THE TASK: The word "Negative" may appear in the records below. Report how many lines contain it, and write nothing besides the number.

====== RECORDS FOR THE TASK ======

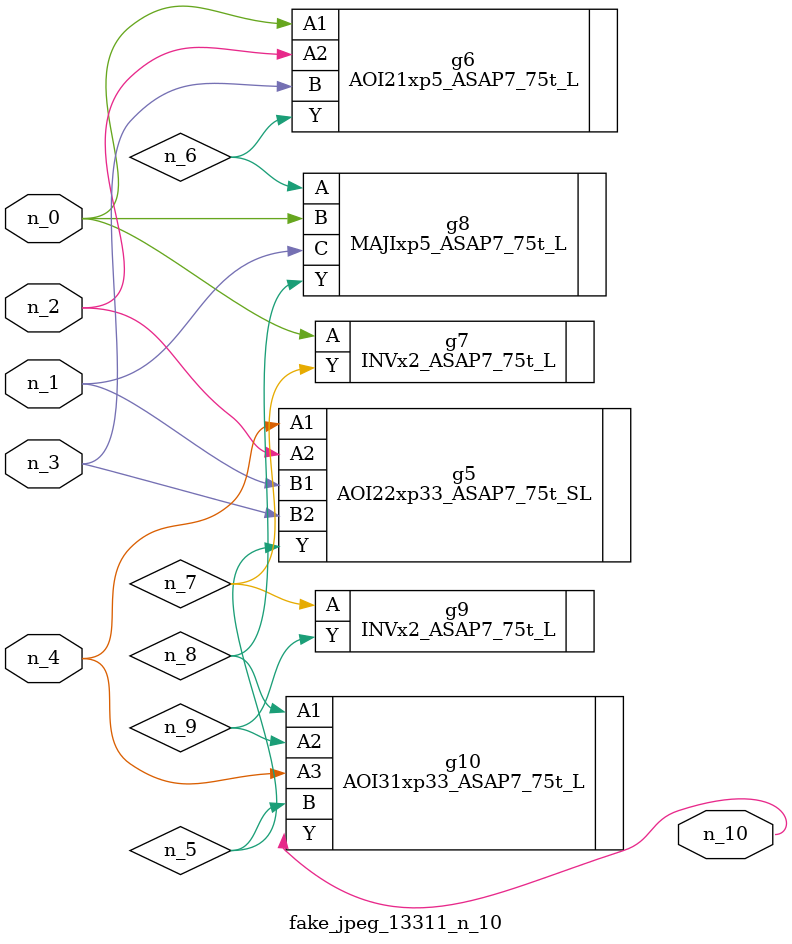
<source format=v>
module fake_jpeg_13311_n_10 (n_3, n_2, n_1, n_0, n_4, n_10);

input n_3;
input n_2;
input n_1;
input n_0;
input n_4;

output n_10;

wire n_8;
wire n_9;
wire n_6;
wire n_5;
wire n_7;

AOI22xp33_ASAP7_75t_SL g5 ( 
.A1(n_4),
.A2(n_2),
.B1(n_1),
.B2(n_3),
.Y(n_5)
);

AOI21xp5_ASAP7_75t_L g6 ( 
.A1(n_0),
.A2(n_2),
.B(n_3),
.Y(n_6)
);

INVx2_ASAP7_75t_L g7 ( 
.A(n_0),
.Y(n_7)
);

MAJIxp5_ASAP7_75t_L g8 ( 
.A(n_6),
.B(n_0),
.C(n_1),
.Y(n_8)
);

AOI31xp33_ASAP7_75t_L g10 ( 
.A1(n_8),
.A2(n_9),
.A3(n_4),
.B(n_5),
.Y(n_10)
);

INVx2_ASAP7_75t_L g9 ( 
.A(n_7),
.Y(n_9)
);


endmodule
</source>
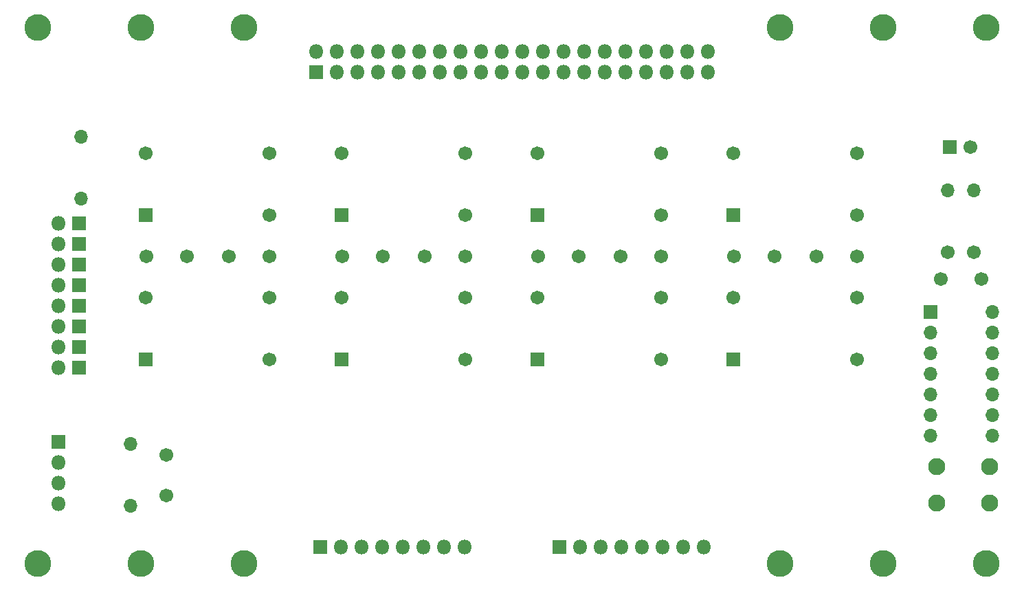
<source format=gbs>
%TF.GenerationSoftware,KiCad,Pcbnew,(5.0.0)*%
%TF.CreationDate,2018-10-23T17:22:46+02:00*%
%TF.ProjectId,S80 Clock Power Reset,53383020436C6F636B20506F77657220,1.0*%
%TF.SameCoordinates,Original*%
%TF.FileFunction,Soldermask,Bot*%
%TF.FilePolarity,Negative*%
%FSLAX46Y46*%
G04 Gerber Fmt 4.6, Leading zero omitted, Abs format (unit mm)*
G04 Created by KiCad (PCBNEW (5.0.0)) date 10/23/18 17:22:46*
%MOMM*%
%LPD*%
G01*
G04 APERTURE LIST*
%ADD10R,1.701600X1.701600*%
%ADD11C,1.701600*%
%ADD12R,1.801600X1.801600*%
%ADD13O,1.801600X1.801600*%
%ADD14O,1.701600X1.701600*%
%ADD15C,2.101600*%
%ADD16C,3.301600*%
G04 APERTURE END LIST*
D10*
X153035000Y-94234000D03*
D11*
X153035000Y-86614000D03*
X168275000Y-86614000D03*
X168275000Y-94234000D03*
X139145000Y-99314000D03*
X144145000Y-99314000D03*
D12*
X125755400Y-76631800D03*
D13*
X125755400Y-74091800D03*
X128295400Y-76631800D03*
X128295400Y-74091800D03*
X130835400Y-76631800D03*
X130835400Y-74091800D03*
X133375400Y-76631800D03*
X133375400Y-74091800D03*
X135915400Y-76631800D03*
X135915400Y-74091800D03*
X138455400Y-76631800D03*
X138455400Y-74091800D03*
X140995400Y-76631800D03*
X140995400Y-74091800D03*
X143535400Y-76631800D03*
X143535400Y-74091800D03*
X146075400Y-76631800D03*
X146075400Y-74091800D03*
X148615400Y-76631800D03*
X148615400Y-74091800D03*
X151155400Y-76631800D03*
X151155400Y-74091800D03*
X153695400Y-76631800D03*
X153695400Y-74091800D03*
X156235400Y-76631800D03*
X156235400Y-74091800D03*
X158775400Y-76631800D03*
X158775400Y-74091800D03*
X161315400Y-76631800D03*
X161315400Y-74091800D03*
X163855400Y-76631800D03*
X163855400Y-74091800D03*
X166395400Y-76631800D03*
X166395400Y-74091800D03*
X168935400Y-76631800D03*
X168935400Y-74091800D03*
X171475400Y-76631800D03*
X171475400Y-74091800D03*
X174015400Y-76631800D03*
X174015400Y-74091800D03*
D14*
X206756000Y-91211400D03*
D11*
X206756000Y-98831400D03*
X203581000Y-98831400D03*
D14*
X203581000Y-91211400D03*
D15*
X202184000Y-129722000D03*
X202184000Y-125222000D03*
X208684000Y-129722000D03*
X208684000Y-125222000D03*
D14*
X209042000Y-106172000D03*
X201422000Y-121412000D03*
X209042000Y-108712000D03*
X201422000Y-118872000D03*
X209042000Y-111252000D03*
X201422000Y-116332000D03*
X209042000Y-113792000D03*
X201422000Y-113792000D03*
X209042000Y-116332000D03*
X201422000Y-111252000D03*
X209042000Y-118872000D03*
X201422000Y-108712000D03*
X209042000Y-121412000D03*
D10*
X201422000Y-106172000D03*
D13*
X144018000Y-135153400D03*
X141478000Y-135153400D03*
X138938000Y-135153400D03*
X136398000Y-135153400D03*
X133858000Y-135153400D03*
X131318000Y-135153400D03*
X128778000Y-135153400D03*
D12*
X126238000Y-135153400D03*
X155676600Y-135153400D03*
D13*
X158216600Y-135153400D03*
X160756600Y-135153400D03*
X163296600Y-135153400D03*
X165836600Y-135153400D03*
X168376600Y-135153400D03*
X170916600Y-135153400D03*
X173456600Y-135153400D03*
D12*
X93980000Y-122174000D03*
D13*
X93980000Y-124714000D03*
X93980000Y-127254000D03*
X93980000Y-129794000D03*
D11*
X109855000Y-99314000D03*
X104855000Y-99314000D03*
X115015000Y-99314000D03*
X120015000Y-99314000D03*
X133985000Y-99314000D03*
X128985000Y-99314000D03*
X158115000Y-99314000D03*
X153115000Y-99314000D03*
X168275000Y-99314000D03*
X163275000Y-99314000D03*
X177245000Y-99314000D03*
X182245000Y-99314000D03*
X192405000Y-99314000D03*
X187405000Y-99314000D03*
X107315000Y-123799600D03*
X107315000Y-128799600D03*
D10*
X203835000Y-85852000D03*
D11*
X206335000Y-85852000D03*
X202692000Y-102108000D03*
X207692000Y-102108000D03*
D14*
X102870000Y-122453400D03*
X102870000Y-130073400D03*
D10*
X104775000Y-94234000D03*
D11*
X104775000Y-86614000D03*
X120015000Y-86614000D03*
X120015000Y-94234000D03*
X120015000Y-112014000D03*
X120015000Y-104394000D03*
X104775000Y-104394000D03*
D10*
X104775000Y-112014000D03*
D11*
X144145000Y-94234000D03*
X144145000Y-86614000D03*
X128905000Y-86614000D03*
D10*
X128905000Y-94234000D03*
X128905000Y-112014000D03*
D11*
X128905000Y-104394000D03*
X144145000Y-104394000D03*
X144145000Y-112014000D03*
X168275000Y-112014000D03*
X168275000Y-104394000D03*
X153035000Y-104394000D03*
D10*
X153035000Y-112014000D03*
X177165000Y-94234000D03*
D11*
X177165000Y-86614000D03*
X192405000Y-86614000D03*
X192405000Y-94234000D03*
D10*
X177165000Y-112014000D03*
D11*
X177165000Y-104394000D03*
X192405000Y-104394000D03*
X192405000Y-112014000D03*
D12*
X96520000Y-95250000D03*
D13*
X93980000Y-95250000D03*
D12*
X96520000Y-105410000D03*
D13*
X93980000Y-105410000D03*
X93980000Y-97790000D03*
D12*
X96520000Y-97790000D03*
D13*
X93980000Y-107950000D03*
D12*
X96520000Y-107950000D03*
X96520000Y-100330000D03*
D13*
X93980000Y-100330000D03*
D12*
X96520000Y-110490000D03*
D13*
X93980000Y-110490000D03*
X93980000Y-102870000D03*
D12*
X96520000Y-102870000D03*
D13*
X93980000Y-113030000D03*
D12*
X96520000Y-113030000D03*
D14*
X96774000Y-84582000D03*
X96774000Y-92202000D03*
D16*
X208280000Y-137160000D03*
X195580000Y-137160000D03*
X182880000Y-137160000D03*
X116840000Y-137160000D03*
X104140000Y-137160000D03*
X91440000Y-137160000D03*
X208280000Y-71120000D03*
X195580000Y-71120000D03*
X182880000Y-71120000D03*
X116840000Y-71120000D03*
X104140000Y-71120000D03*
X91440000Y-71120000D03*
M02*

</source>
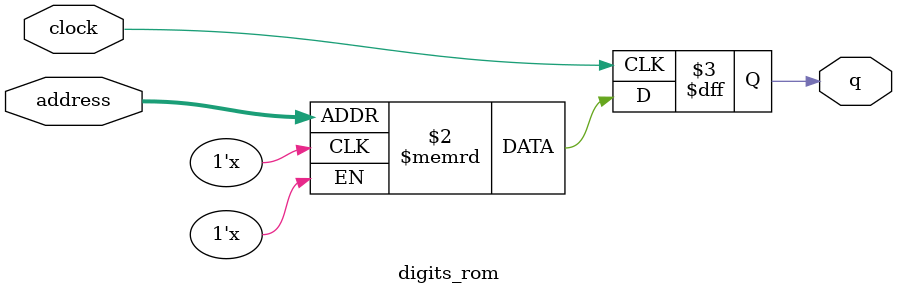
<source format=sv>
module digits_rom (
	input logic clock,
	input logic [14:0] address,
	output logic [0:0] q
);

logic [0:0] memory [0:20249] /* synthesis ram_init_file = "./digits/digits.COE" */;

always_ff @ (posedge clock) begin
	q <= memory[address];
end

endmodule

</source>
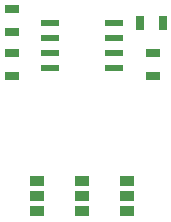
<source format=gbr>
G04 #@! TF.FileFunction,Paste,Bot*
%FSLAX46Y46*%
G04 Gerber Fmt 4.6, Leading zero omitted, Abs format (unit mm)*
G04 Created by KiCad (PCBNEW 4.0.5) date 04/10/19 11:09:35*
%MOMM*%
%LPD*%
G01*
G04 APERTURE LIST*
%ADD10C,0.100000*%
%ADD11R,1.270000X0.970000*%
%ADD12R,1.300000X0.700000*%
%ADD13R,0.700000X1.300000*%
%ADD14R,1.550000X0.600000*%
G04 APERTURE END LIST*
D10*
D11*
X155211000Y-83105000D03*
X155211000Y-84375000D03*
X155211000Y-85645000D03*
X151411000Y-83105000D03*
X151411000Y-84375000D03*
X151411000Y-85645000D03*
X147611000Y-83105000D03*
X147611000Y-84375000D03*
X147611000Y-85645000D03*
D12*
X145461000Y-70475000D03*
X145461000Y-68575000D03*
D13*
X158261000Y-69725000D03*
X156361000Y-69725000D03*
D12*
X145461000Y-74175000D03*
X145461000Y-72275000D03*
X157411000Y-74175000D03*
X157411000Y-72275000D03*
D14*
X154111000Y-69720000D03*
X154111000Y-70990000D03*
X154111000Y-72260000D03*
X154111000Y-73530000D03*
X148711000Y-73530000D03*
X148711000Y-72260000D03*
X148711000Y-70990000D03*
X148711000Y-69720000D03*
M02*

</source>
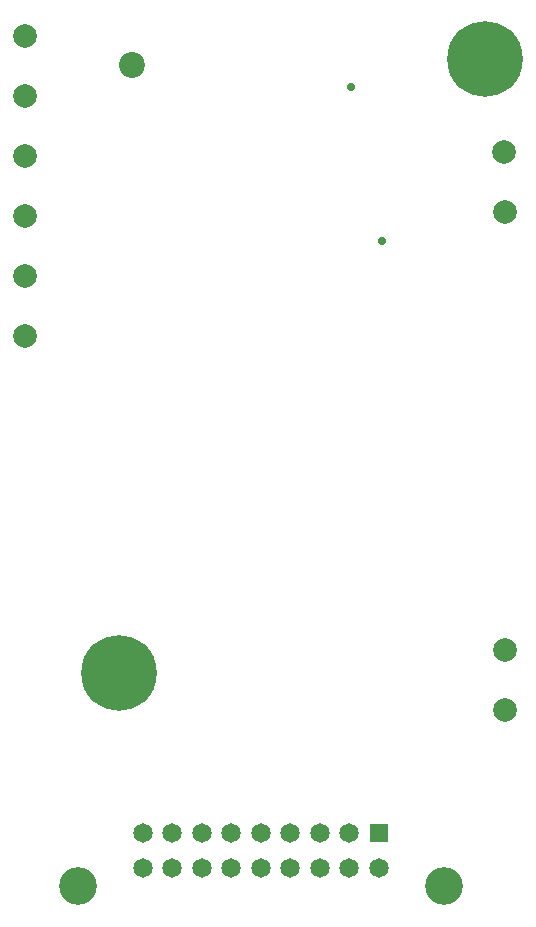
<source format=gbr>
G04 #@! TF.GenerationSoftware,KiCad,Pcbnew,(5.1.2)-2*
G04 #@! TF.CreationDate,2020-03-09T10:31:12+01:00*
G04 #@! TF.ProjectId,ETBC_2020,45544243-5f32-4303-9230-2e6b69636164,rev?*
G04 #@! TF.SameCoordinates,Original*
G04 #@! TF.FileFunction,Soldermask,Bot*
G04 #@! TF.FilePolarity,Negative*
%FSLAX46Y46*%
G04 Gerber Fmt 4.6, Leading zero omitted, Abs format (unit mm)*
G04 Created by KiCad (PCBNEW (5.1.2)-2) date 2020-03-09 10:31:12*
%MOMM*%
%LPD*%
G04 APERTURE LIST*
%ADD10C,2.000000*%
%ADD11C,0.800000*%
%ADD12C,6.400000*%
%ADD13C,0.700000*%
%ADD14C,2.200000*%
%ADD15R,1.650000X1.650000*%
%ADD16C,1.650000*%
%ADD17C,3.200000*%
G04 APERTURE END LIST*
D10*
X120700000Y-80000000D03*
X120700000Y-85080000D03*
X120624600Y-37820000D03*
X120700000Y-42900000D03*
X80000000Y-48320000D03*
X80000000Y-53400000D03*
X80000000Y-43240000D03*
X80000000Y-38160000D03*
X80000000Y-33080000D03*
X80000000Y-28000000D03*
D11*
X120697056Y-28302944D03*
X119000000Y-27600000D03*
X117302944Y-28302944D03*
X116600000Y-30000000D03*
X117302944Y-31697056D03*
X119000000Y-32400000D03*
X120697056Y-31697056D03*
X121400000Y-30000000D03*
D12*
X119000000Y-30000000D03*
D11*
X89697056Y-80302944D03*
X88000000Y-79600000D03*
X86302944Y-80302944D03*
X85600000Y-82000000D03*
X86302944Y-83697056D03*
X88000000Y-84400000D03*
X89697056Y-83697056D03*
X90400000Y-82000000D03*
D12*
X88000000Y-82000000D03*
D13*
X107666000Y-32374700D03*
X110266000Y-45374700D03*
D14*
X89054000Y-30452700D03*
D15*
X110000000Y-95500000D03*
D16*
X107500000Y-95500000D03*
X105000000Y-95500000D03*
X102500000Y-95500000D03*
X100000000Y-95500000D03*
X97500000Y-95500000D03*
X95000000Y-95500000D03*
X92500000Y-95500000D03*
X90000000Y-95500000D03*
X110000000Y-98500000D03*
X107500000Y-98500000D03*
X105000000Y-98500000D03*
D17*
X84500000Y-100000000D03*
X115500000Y-100000000D03*
D16*
X102500000Y-98500000D03*
X100000000Y-98500000D03*
X97500000Y-98500000D03*
X95000000Y-98500000D03*
X92500000Y-98500000D03*
X90000000Y-98500000D03*
M02*

</source>
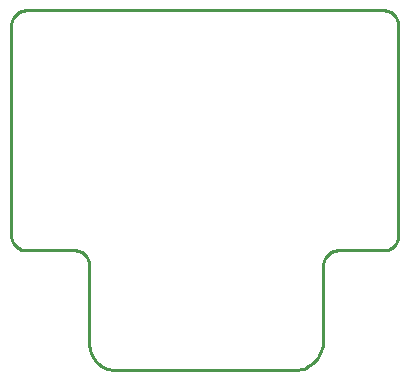
<source format=gbr>
G04 EAGLE Gerber RS-274X export*
G75*
%MOMM*%
%FSLAX34Y34*%
%LPD*%
%IN*%
%IPPOS*%
%AMOC8*
5,1,8,0,0,1.08239X$1,22.5*%
G01*
%ADD10C,0.254000*%


D10*
X-73660Y114300D02*
X-73612Y113193D01*
X-73467Y112095D01*
X-73227Y111013D01*
X-72894Y109956D01*
X-72470Y108933D01*
X-71959Y107950D01*
X-71363Y107016D01*
X-70689Y106137D01*
X-69940Y105320D01*
X-69123Y104571D01*
X-68244Y103897D01*
X-67310Y103301D01*
X-66327Y102790D01*
X-65304Y102366D01*
X-64247Y102033D01*
X-63165Y101793D01*
X-62067Y101648D01*
X-60960Y101600D01*
X-20320Y101600D01*
X-19213Y101552D01*
X-18115Y101407D01*
X-17033Y101167D01*
X-15976Y100834D01*
X-14953Y100410D01*
X-13970Y99899D01*
X-13036Y99303D01*
X-12157Y98629D01*
X-11340Y97880D01*
X-10591Y97063D01*
X-9917Y96184D01*
X-9321Y95250D01*
X-8810Y94267D01*
X-8386Y93244D01*
X-8053Y92187D01*
X-7813Y91105D01*
X-7668Y90007D01*
X-7620Y88900D01*
X-7620Y22860D01*
X-7533Y20868D01*
X-7273Y18890D01*
X-6841Y16943D01*
X-6241Y15041D01*
X-5478Y13199D01*
X-4557Y11430D01*
X-3486Y9748D01*
X-2272Y8166D01*
X-924Y6696D01*
X546Y5348D01*
X2128Y4134D01*
X3810Y3063D01*
X5579Y2142D01*
X7421Y1379D01*
X9323Y779D01*
X11270Y347D01*
X13248Y87D01*
X15240Y0D01*
X165100Y0D01*
X167314Y97D01*
X169511Y386D01*
X171674Y865D01*
X173787Y1532D01*
X175835Y2380D01*
X177800Y3403D01*
X179669Y4594D01*
X181427Y5942D01*
X183061Y7440D01*
X184558Y9073D01*
X185906Y10831D01*
X187097Y12700D01*
X188120Y14666D01*
X188968Y16713D01*
X189635Y18826D01*
X190114Y20989D01*
X190403Y23186D01*
X190500Y25400D01*
X190500Y88900D01*
X190548Y90007D01*
X190693Y91105D01*
X190933Y92187D01*
X191266Y93244D01*
X191690Y94267D01*
X192201Y95250D01*
X192797Y96184D01*
X193471Y97063D01*
X194220Y97880D01*
X195037Y98629D01*
X195916Y99303D01*
X196850Y99899D01*
X197833Y100410D01*
X198856Y100834D01*
X199913Y101167D01*
X200995Y101407D01*
X202093Y101552D01*
X203200Y101600D01*
X241300Y101600D01*
X242407Y101648D01*
X243505Y101793D01*
X244587Y102033D01*
X245644Y102366D01*
X246667Y102790D01*
X247650Y103301D01*
X248584Y103897D01*
X249463Y104571D01*
X250280Y105320D01*
X251029Y106137D01*
X251703Y107016D01*
X252299Y107950D01*
X252810Y108933D01*
X253234Y109956D01*
X253567Y111013D01*
X253807Y112095D01*
X253952Y113193D01*
X254000Y114300D01*
X254000Y292100D01*
X253952Y293207D01*
X253807Y294305D01*
X253567Y295387D01*
X253234Y296444D01*
X252810Y297467D01*
X252299Y298450D01*
X251703Y299384D01*
X251029Y300263D01*
X250280Y301080D01*
X249463Y301829D01*
X248584Y302503D01*
X247650Y303099D01*
X246667Y303610D01*
X245644Y304034D01*
X244587Y304367D01*
X243505Y304607D01*
X242407Y304752D01*
X241300Y304800D01*
X-60960Y304800D01*
X-62067Y304752D01*
X-63165Y304607D01*
X-64247Y304367D01*
X-65304Y304034D01*
X-66327Y303610D01*
X-67310Y303099D01*
X-68244Y302503D01*
X-69123Y301829D01*
X-69940Y301080D01*
X-70689Y300263D01*
X-71363Y299384D01*
X-71959Y298450D01*
X-72470Y297467D01*
X-72894Y296444D01*
X-73227Y295387D01*
X-73467Y294305D01*
X-73612Y293207D01*
X-73660Y292100D01*
X-73660Y114300D01*
M02*

</source>
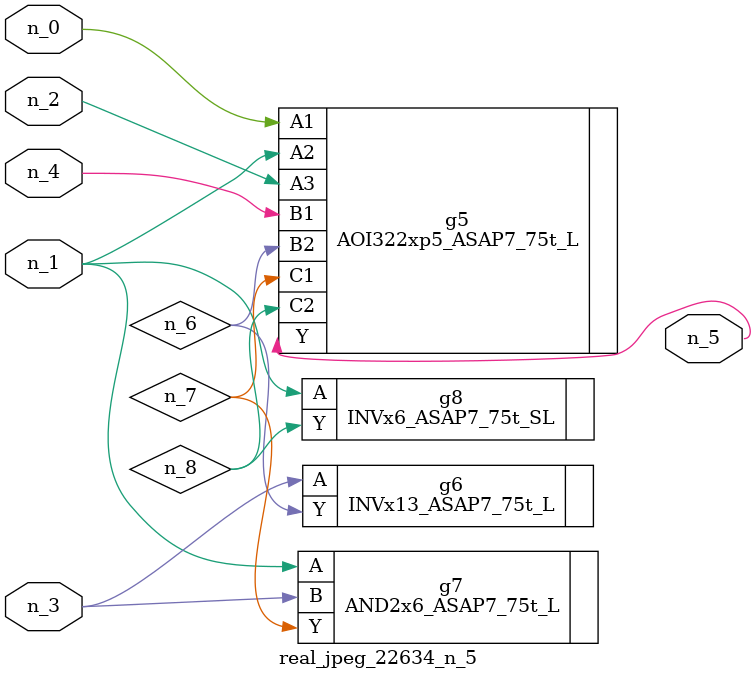
<source format=v>
module real_jpeg_22634_n_5 (n_4, n_0, n_1, n_2, n_3, n_5);

input n_4;
input n_0;
input n_1;
input n_2;
input n_3;

output n_5;

wire n_8;
wire n_6;
wire n_7;

AOI322xp5_ASAP7_75t_L g5 ( 
.A1(n_0),
.A2(n_1),
.A3(n_2),
.B1(n_4),
.B2(n_6),
.C1(n_7),
.C2(n_8),
.Y(n_5)
);

AND2x6_ASAP7_75t_L g7 ( 
.A(n_1),
.B(n_3),
.Y(n_7)
);

INVx6_ASAP7_75t_SL g8 ( 
.A(n_1),
.Y(n_8)
);

INVx13_ASAP7_75t_L g6 ( 
.A(n_3),
.Y(n_6)
);


endmodule
</source>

======

OUTPUT OF THE TASK: 2